• [Action item] Please change "freelance" to "indépendant" in the lines between the one holding "Comment les autocollants Sakura" and the one holding "Comportamiento del consumido", inclusive, and give only those lines with everything else unchanged. Leave the pictures out of your answer.

• [Supplied entries]
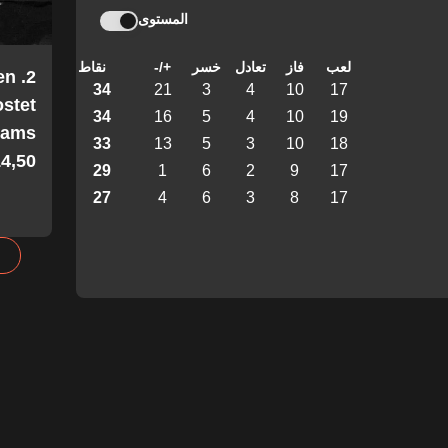
المستوى
لعب
فاز
تعادل
خسر
+/-
نقاط
en
34
21
3
4
10
17
stet
34
16
5
4
10
19
Teams
33
13
5
3
10
18
4,50!
29
1
6
2
9
17
27
4
6
3
8
17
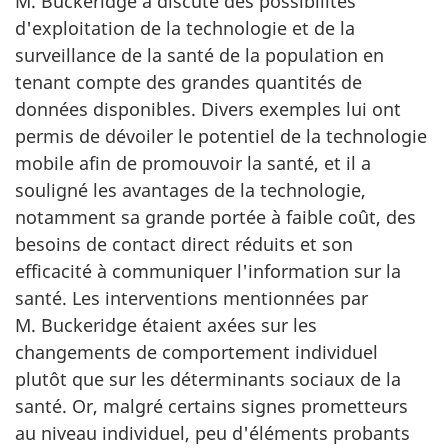
M. Buckeridge a discuté des possibilités
d'exploitation de la technologie et de la
surveillance de la santé de la population en
tenant compte des grandes quantités de
données disponibles. Divers exemples lui ont
permis de dévoiler le potentiel de la technologie
mobile afin de promouvoir la santé, et il a
souligné les avantages de la technologie,
notamment sa grande portée à faible coût, des
besoins de contact direct réduits et son
efficacité à communiquer l'information sur la
santé. Les interventions mentionnées par
M. Buckeridge étaient axées sur les
changements de comportement individuel
plutôt que sur les déterminants sociaux de la
santé. Or, malgré certains signes prometteurs
au niveau individuel, peu d'éléments probants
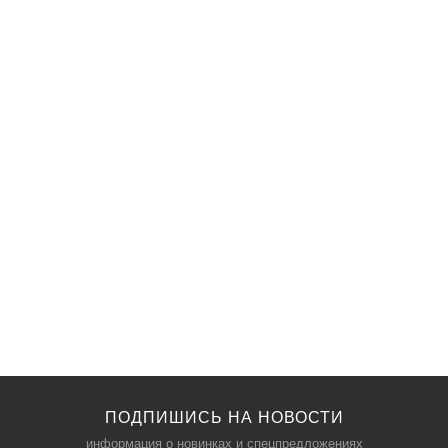
ПОДПИШИСЬ НА НОВОСТИ
информация о новинках и спецпредложениях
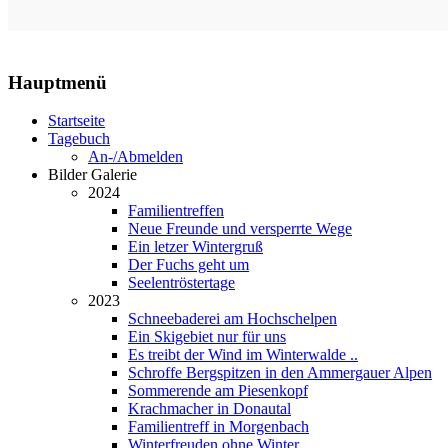
Hauptmenü
Startseite
Tagebuch
An-/Abmelden
Bilder Galerie
2024
Familientreffen
Neue Freunde und versperrte Wege
Ein letzer Wintergruß
Der Fuchs geht um
Seelentröstertage
2023
Schneebaderei am Hochschelpen
Ein Skigebiet nur für uns
Es treibt der Wind im Winterwalde ..
Schroffe Bergspitzen in den Ammergauer Alpen
Sommerende am Piesenkopf
Krachmacher in Donautal
Familientreff in Morgenbach
Winterfreuden ohne Winter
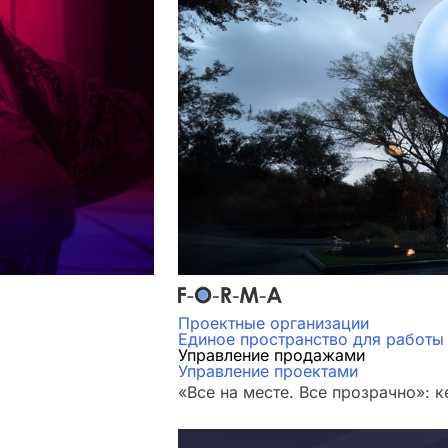
Проектные организации
Единое пространство для работы
Управление продажами
Управление проектами
«Все на месте. Все прозрачно»:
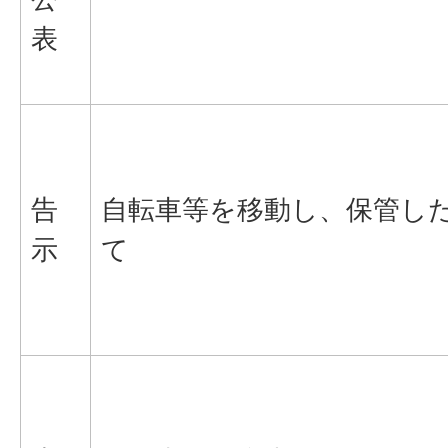
表
告
自転車等を移動し、保管し
示
て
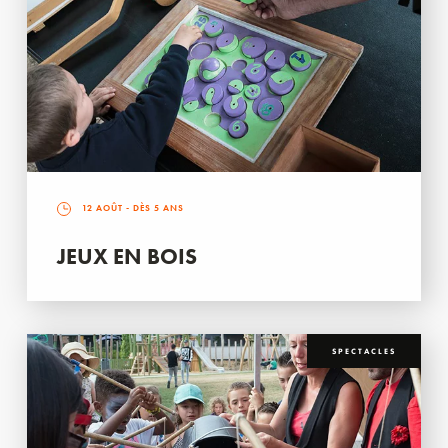
12 AOÛT
- DÈS 5 ANS
JEUX EN BOIS
SPECTACLES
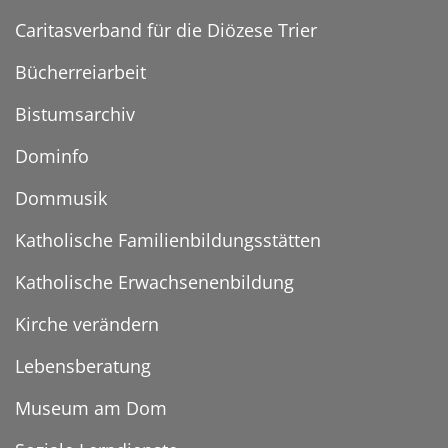
Caritasverband für die Diözese Trier
Bücherreiarbeit
Bistumsarchiv
Dominfo
Dommusik
Katholische Familienbildungsstätten
Katholische Erwachsenenbildung
Kirche verändern
Lebensberatung
Museum am Dom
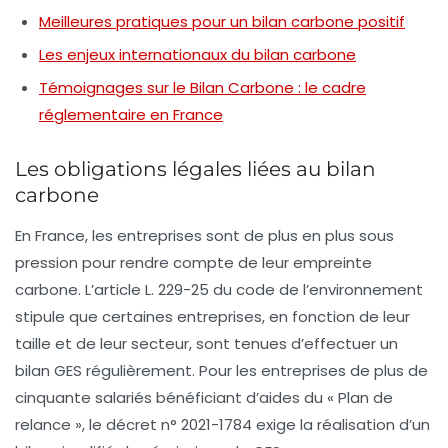
Meilleures pratiques pour un bilan carbone positif
Les enjeux internationaux du bilan carbone
Témoignages sur le Bilan Carbone : le cadre
réglementaire en France
Les obligations légales liées au bilan
carbone
En France, les entreprises sont de plus en plus sous
pression pour rendre compte de leur empreinte
carbone. L’article L. 229-25 du code de l’environnement
stipule que certaines entreprises, en fonction de leur
taille et de leur secteur, sont tenues d’effectuer un
bilan GES
régulièrement. Pour les entreprises de plus de
cinquante salariés bénéficiant d’aides du « Plan de
relance », le décret n° 2021-1784 exige la réalisation d’un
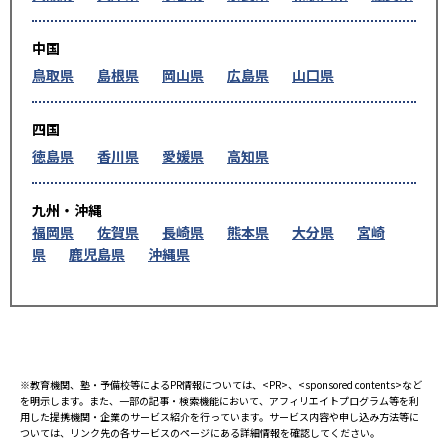
中国
鳥取県
島根県
岡山県
広島県
山口県
四国
徳島県
香川県
愛媛県
高知県
九州・沖縄
福岡県
佐賀県
長崎県
熊本県
大分県
宮崎
県
鹿児島県
沖縄県
※教育機関、塾・予備校等によるPR情報については、<PR>、<sponsored contents>など
を明示します。また、一部の記事・検索機能において、アフィリエイトプログラム等を利
用した提携機関・企業のサービス紹介を行っています。サービス内容や申し込み方法等に
ついては、リンク先の各サービスのページにある詳細情報を確認してください。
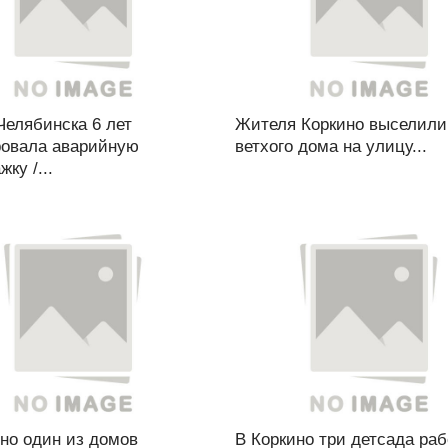
Челябинска 6 лет
Жителя Коркино выселили
ровала аварийную
ветхого дома на улицу...
ку /...
но один из домов
В Коркино три детсада ра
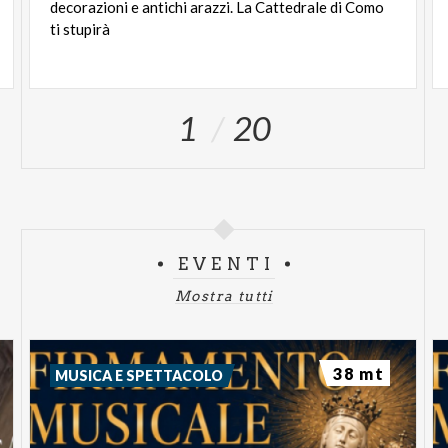
decorazioni e antichi arazzi. La Cattedrale di Como
ti stupirà
1
20
EVENTI
Mostra tutti
38 mt
MUSICA E SPETTACOLO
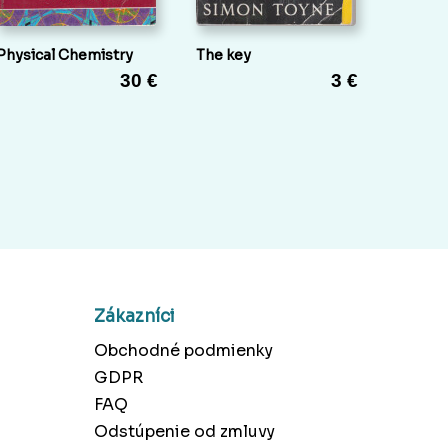
Physical Chemistry
The key
30 €
3 €
Zákazníci
Obchodné podmienky
GDPR
FAQ
Odstúpenie od zmluvy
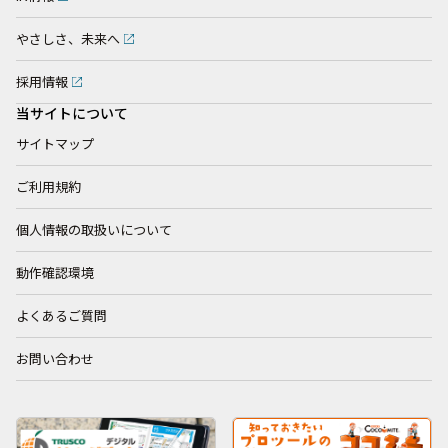
やさしさ、未来へ
採用情報
当サイトについて
サイトマップ
ご利用規約
個人情報の取扱いについて
動作確認環境
よくあるご質問
お問い合わせ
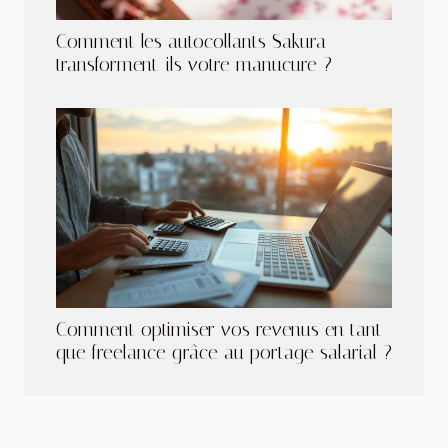
Comment les autocollants Sakura
transforment-ils votre manucure ?
Comment optimiser vos revenus en tant
que freelance grâce au portage salarial ?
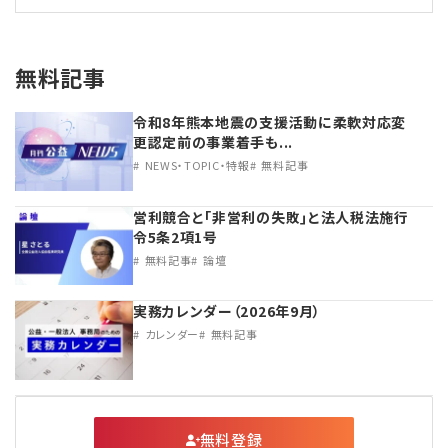
無料記事
令和8年熊本地震の支援活動に柔軟対応変
更認定前の事業着手も...
NEWS・TOPIC・特報
無料記事
営利競合と｢非営利の失敗｣と法人税法施行
令5条2項1号
無料記事
論壇
実務カレンダー（2026年9月）
カレンダー
無料記事
無料登録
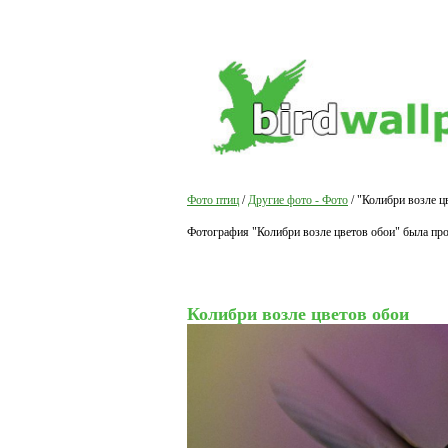
Фото птиц
/
Другие фото - Фото
/ "Колибри возле ц
Фотография "Колибри возле цветов обои" была про
Колибри возле цветов обои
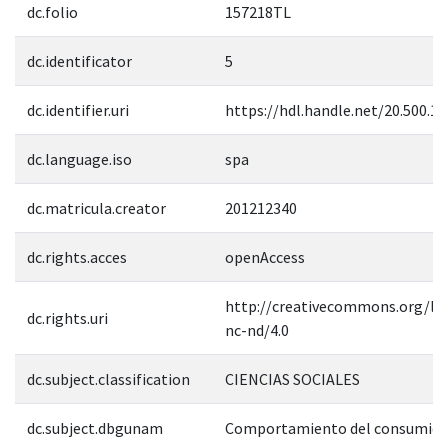
dc.folio
157218TL
dc.identificator
5
dc.identifier.uri
https://hdl.handle.net/20.500.1
dc.language.iso
spa
dc.matricula.creator
201212340
dc.rights.acces
openAccess
http://creativecommons.org/lic
dc.rights.uri
nc-nd/4.0
dc.subject.classification
CIENCIAS SOCIALES
dc.subject.dbgunam
Comportamiento del consumido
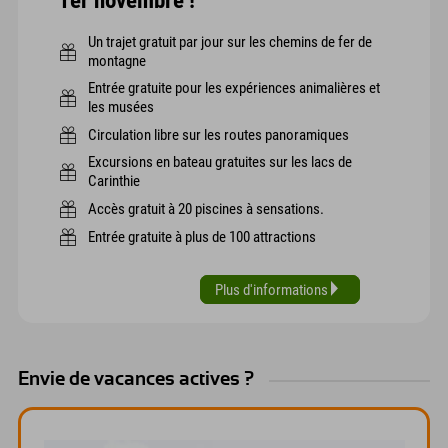
1er novembre !
Un trajet gratuit par jour sur les chemins de fer de
montagne
Entrée gratuite pour les expériences animalières et
les musées
Circulation libre sur les routes panoramiques
Excursions en bateau gratuites sur les lacs de
Carinthie
Accès gratuit à 20 piscines à sensations.
Entrée gratuite à plus de 100 attractions
Plus d'informations
Envie de vacances actives ?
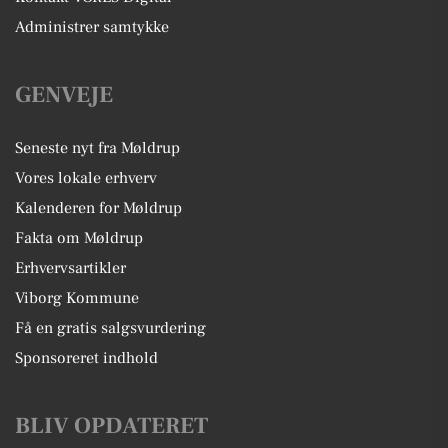
Administrer samtykke
GENVEJE
Seneste nyt fra Møldrup
Vores lokale erhverv
Kalenderen for Møldrup
Fakta om Møldrup
Erhvervsartikler
Viborg Kommune
Få en gratis salgsvurdering
Sponsoreret indhold
BLIV OPDATERET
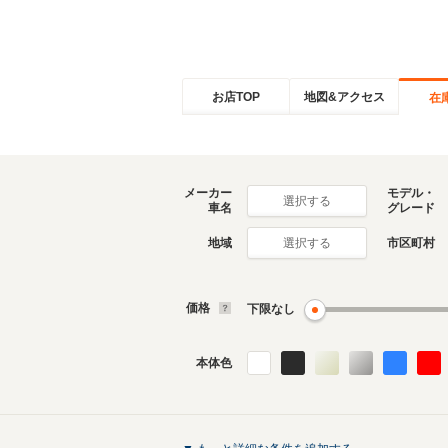
お店TOP
地図&アクセス
在
メーカー
モデル・
選択する
車名
グレード
地域
市区町村
選択する
価格
下限なし
本体色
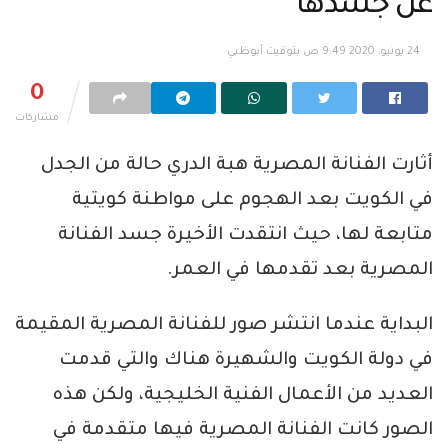
عن جسدها
24 يونيو, 2020 9:49 ص بتوقيت أبوظبي
0
مشاركات
أثارت الفنانة المصرية هبة الدري حالة من الجدل
في الكويت بعد الهجوم على مواطنة كويتية
متابعة لها، حيث انتقدت الأخيرة جسد الفنانة
المصرية بعد تقدمها في العمر.
البداية عندما انتشر صور للفنانة المصرية المقيمة
في دولة الكويت والشهيرة هناك والتي قدمت
العديد من الأعمال الفنية الخليجية، ولكن هذه
الصور كانت الفنانة المصرية فيها متقدمة في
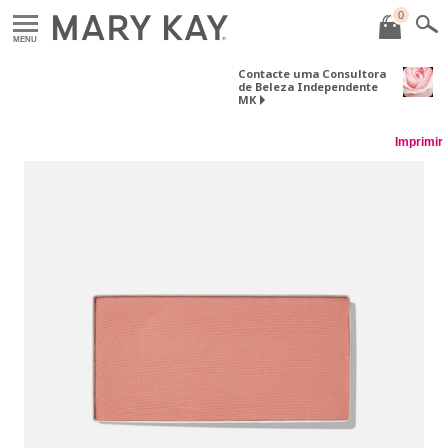
0
MENU
Contacte uma Consultora
de Beleza Independente
MK
Imprimir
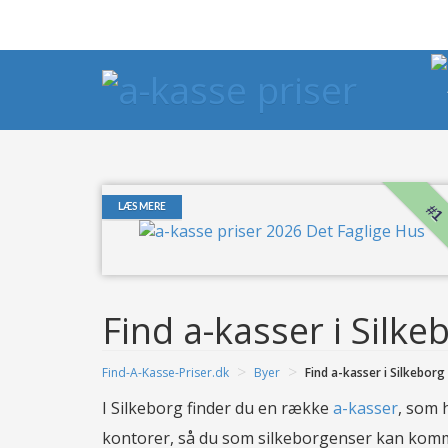
#1
LÆS MERE
Find a-kasser i Silke
>
>
Find-A-Kasse-Priser.dk
Byer
Find a-kasser i Silkeborg
I Silkeborg finder du en række
a-kasser
, som 
kontorer, så du som silkeborgenser kan komme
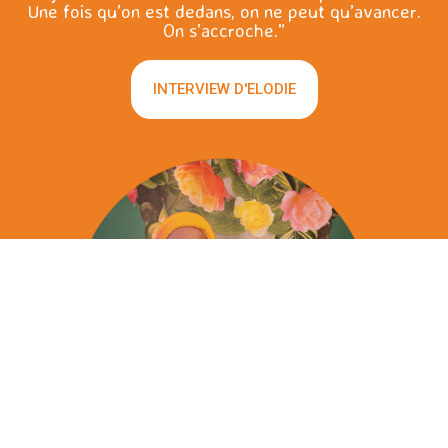
Une fois qu’on est dedans, on ne peut qu’avancer.
On s’accroche.”
INTERVIEW D'ELODIE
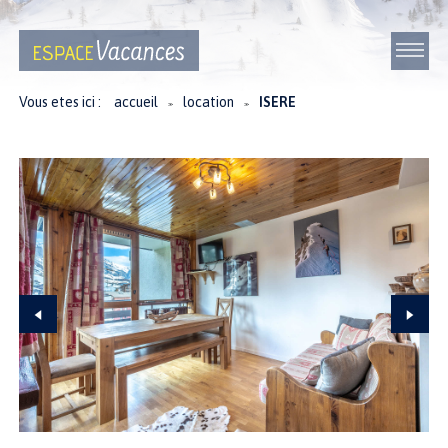
Vous etes ici :
accueil
location
ISERE
≫
≫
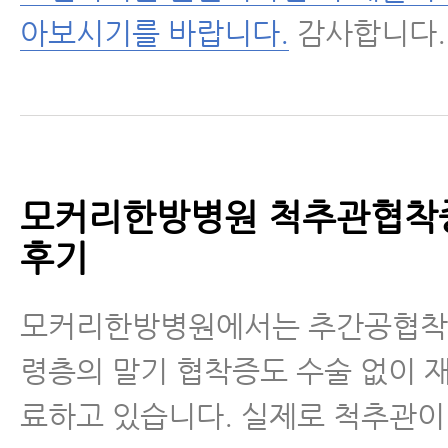
아보시기를 바랍니다.
감사합니다.
모커리한방병원 척추관협착
후기
모커리한방병원에서는 추간공협착증
령층의 말기 협착증도 수술 없이 
료하고 있습니다. 실제로 척추관이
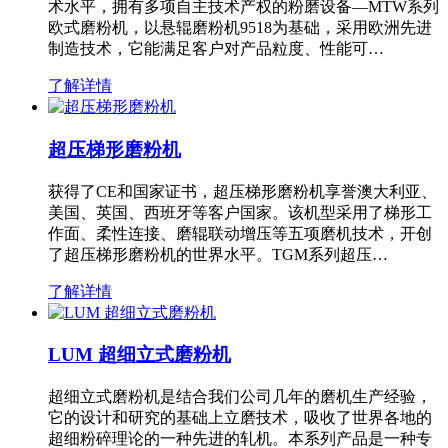
术水平，拥有多项自主技术产权的粉磨设备—MTW系列
欧式磨粉机，以悬辊磨粉机9518为基础，采用欧洲先进
制造技术，它能满足客户对产品粒度、性能可…
了解详情
超压梯形磨粉机
获得了CE和国家证书，超压梯形磨粉机享誉澳大利亚、
美国、英国、西班牙等客户国家。该机型采用了梯形工
作面、柔性连接、磨辊联动增压等五项磨机技术，开创
了超压梯形磨粉机的世界水平。TGM系列超压…
了解详情
LUM 超细立式磨粉机
超细立式磨粉机是结合我们公司几年的磨机生产经验，
它的设计和研究的基础上立磨技术，吸收了世界各地的
超细粉碎理论的一种先进的轧机。本系列产品是一种专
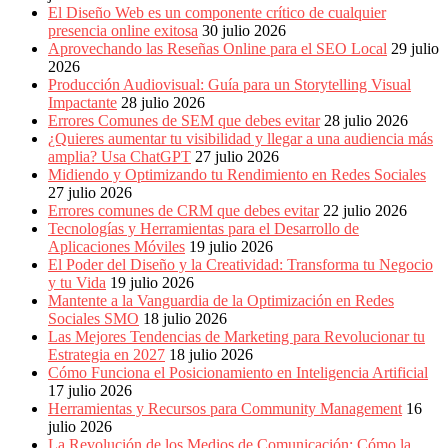
Publicitarias,
El Diseño Web es un componente crítico de cualquier
Agencias,
presencia online exitosa
30 julio 2026
Empresas,
Aprovechando las Reseñas Online para el SEO Local
29 julio
Negocios,
2026
Tendencias,
Producción Audiovisual: Guía para un Storytelling Visual
Trendings,
Impactante
28 julio 2026
Dinero,
Errores Comunes de SEM que debes evitar
28 julio 2026
Economía,
¿Quieres aumentar tu visibilidad y llegar a una audiencia más
Diseño
amplia? Usa ChatGPT
27 julio 2026
Web,
Midiendo y Optimizando tu Rendimiento en Redes Sociales
Móviles,
27 julio 2026
Estrategias
Errores comunes de CRM que debes evitar
22 julio 2026
Digitales,
Tecnologías y Herramientas para el Desarrollo de
Estrategias
Aplicaciones Móviles
19 julio 2026
Publicitarias,
El Poder del Diseño y la Creatividad: Transforma tu Negocio
Alianzas,
y tu Vida
19 julio 2026
Clientes,
Mantente a la Vanguardia de la Optimización en Redes
Innovación,
Sociales SMO
18 julio 2026
Tecnología,
Las Mejores Tendencias de Marketing para Revolucionar tu
Noticias,
Estrategia en 2027
18 julio 2026
Artículos,
Cómo Funciona el Posicionamiento en Inteligencia Artificial
Gente,
17 julio 2026
Contenidos
Herramientas y Recursos para Community Management
16
de
julio 2026
Calidad,
La Revolución de los Medios de Comunicación: Cómo la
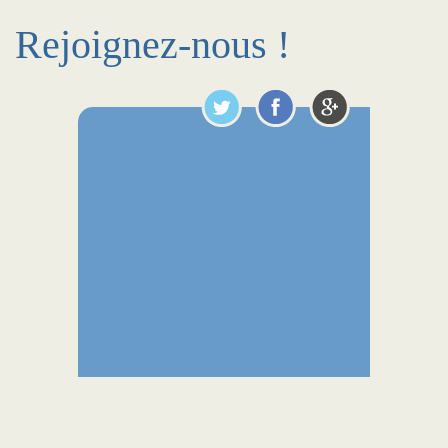
Rejoignez-nous !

• [Result of this task]
Comment les autocollants Sakura
transforment-ils votre manucure ?
Comment optimiser vos revenus en tant
que indépendant grâce au portage salarial ?
無料記事
令和8年熊本地震の支援活動に柔軟対応変
更認定前の事業着手も...
NEWS・TOPIC・特報
無料記事
営利競合と｢非営利の失敗｣と法人税法施行
令5条2項1号
無料記事
論壇
実務カレンダー（2026年9月）
カレンダー
無料記事
無料登録
Фото птиц
/
Другие фото - Фото
/ "Колибри возле ц
Фотография "Колибри возле цветов обои" была про
Колибри возле цветов обои
dc.folio
157218TL
dc.identificator
5
dc.identifier.uri
https://hdl.handle.net/20.500.1
dc.language.iso
spa
dc.matricula.creator
201212340
dc.rights.acces
openAccess
http://creativecommons.org/lic
dc.rights.uri
nc-nd/4.0
dc.subject.classification
CIENCIAS SOCIALES
dc.subject.dbgunam
Comportamiento del consumido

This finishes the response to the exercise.